*QUÉ SE PIDE*
**A.** Responde estas preguntas sobre el texto acerca de Philip Roth y el Príncipe de Asturias:
(i) ¿Entre qué dos autores se sitúa la mitad «justa y lúcida» de la lista de los nóbeles?
(ii) ¿Qué escritor, según el texto, «se muere sin premio»?
(iii) ¿Qué caso se cita como ejemplo del mal gusto de los suecos?
**B.** Prolonga el texto sobre Philip Roth y el Príncipe de Asturias a partir de su última oración.

*FRAGMENTO DEL DOCUMENTO*

A veces, los españoles tenemos el don de reparar lo que otros maltratan. Al otorgar el Príncipe de Asturias –lo mejor de nuestra casa– al no-Nobel Philip Roth, nos hacemos cargo de la incuria, muchas veces la ignorancia y hasta en ocasiones el mal gusto de los suecos. Véase el inefable caso de Dario Fo.
Con la lista de los nóbeles en la mano no se puede construir la historia de la literatura del siglo pasado. Y menos aún del presente. Hay una mitad, más o menos, justa y lúcida, que va de Faulkner a Octavio Paz. Y otra mitad que va de Harold Pinter a Herta Müller. Algunos de ellos podrían haber sido sustituidos por Borges, Carpentier o Kafka. Pero no. La Academia se encierra y delibera y pasa lo que pasa: que Mailer se muere sin premio. Lo mismo está a punto de suceder con Philip Roth. El Príncipe de Asturias es para él un arma de varios filos, que tanto puede funcionar a modo de puente como de consuelo por lo que no va a ser. No importa: nosotros hemos hecho justicia en este caso. Roth es lo mejor de lo mejor.

*ENTRADAS PROPORCIONADAS*
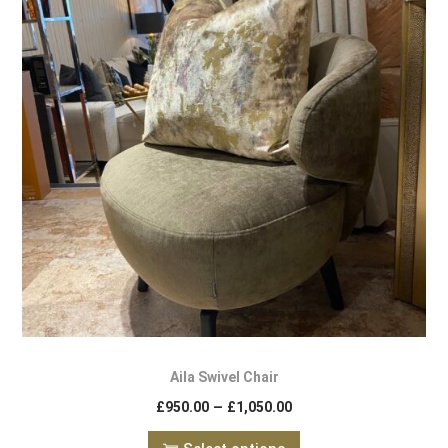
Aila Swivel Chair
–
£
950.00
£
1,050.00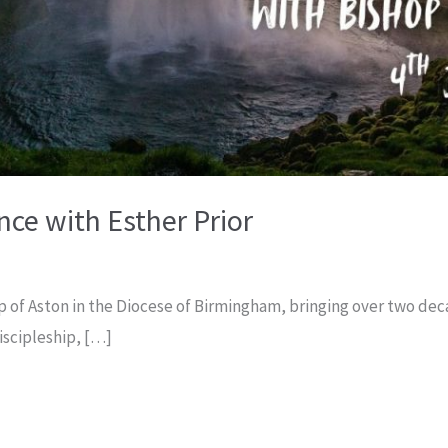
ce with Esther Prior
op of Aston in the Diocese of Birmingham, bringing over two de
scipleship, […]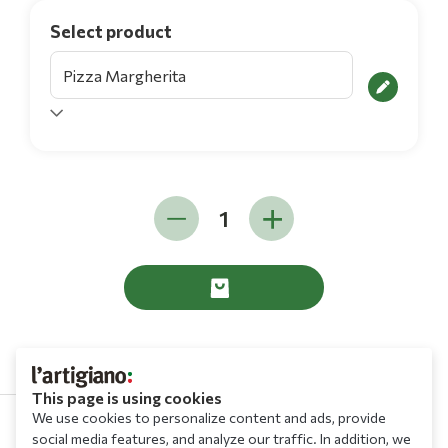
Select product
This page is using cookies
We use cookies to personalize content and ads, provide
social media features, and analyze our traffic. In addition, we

--

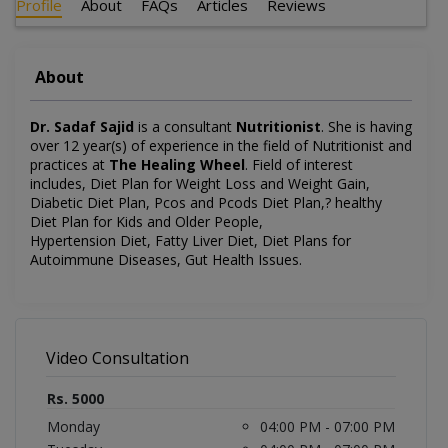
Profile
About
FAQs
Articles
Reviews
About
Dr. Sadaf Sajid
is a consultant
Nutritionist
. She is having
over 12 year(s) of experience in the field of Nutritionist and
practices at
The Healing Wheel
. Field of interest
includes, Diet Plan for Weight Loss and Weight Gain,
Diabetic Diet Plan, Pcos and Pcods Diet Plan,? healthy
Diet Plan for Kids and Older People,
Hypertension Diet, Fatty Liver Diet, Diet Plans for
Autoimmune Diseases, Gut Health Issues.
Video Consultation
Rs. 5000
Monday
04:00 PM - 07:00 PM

...

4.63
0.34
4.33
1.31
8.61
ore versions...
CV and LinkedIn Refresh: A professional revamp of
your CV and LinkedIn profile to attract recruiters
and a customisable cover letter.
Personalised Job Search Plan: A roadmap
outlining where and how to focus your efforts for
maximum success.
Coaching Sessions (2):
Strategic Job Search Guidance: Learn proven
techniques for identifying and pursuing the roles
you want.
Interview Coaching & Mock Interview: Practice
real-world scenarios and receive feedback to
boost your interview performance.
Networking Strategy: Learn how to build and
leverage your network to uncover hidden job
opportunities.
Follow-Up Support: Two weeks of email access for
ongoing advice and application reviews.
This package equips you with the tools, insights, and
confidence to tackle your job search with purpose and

*RESPUESTAS DE TAREAS*
**A.**
(i) Entre Faulkner y Octavio Paz.
(ii) Mailer.
(iii) El de Dario Fo.

**B.**
Mis lectores saben de mi debilidad por este escritor, al que tardé mucho en leer y al que devoré en cuanto lo descubrí. Lo primero que quiero decir es que es el autor de una de las novelas que definen su época, la nuestra, como definen la suya Los Buddenbrook, El siglo de las Luces o Santuario. Me refiero a Pastoral americana, a cuya tercera lectura dedicaré mis próximos días. El teatro de Sabbath es también una novela inmensa –todas, aun las más breves, lo son– pero Pastoral lo abarca todo, y todo no significa aquí los Estados Unidos, sino el mundo entero. He visto repetirse la historia del Sueco y de su hija metida a terrorista en muchos países, empezando por mis dos patrias, España y la Argentina.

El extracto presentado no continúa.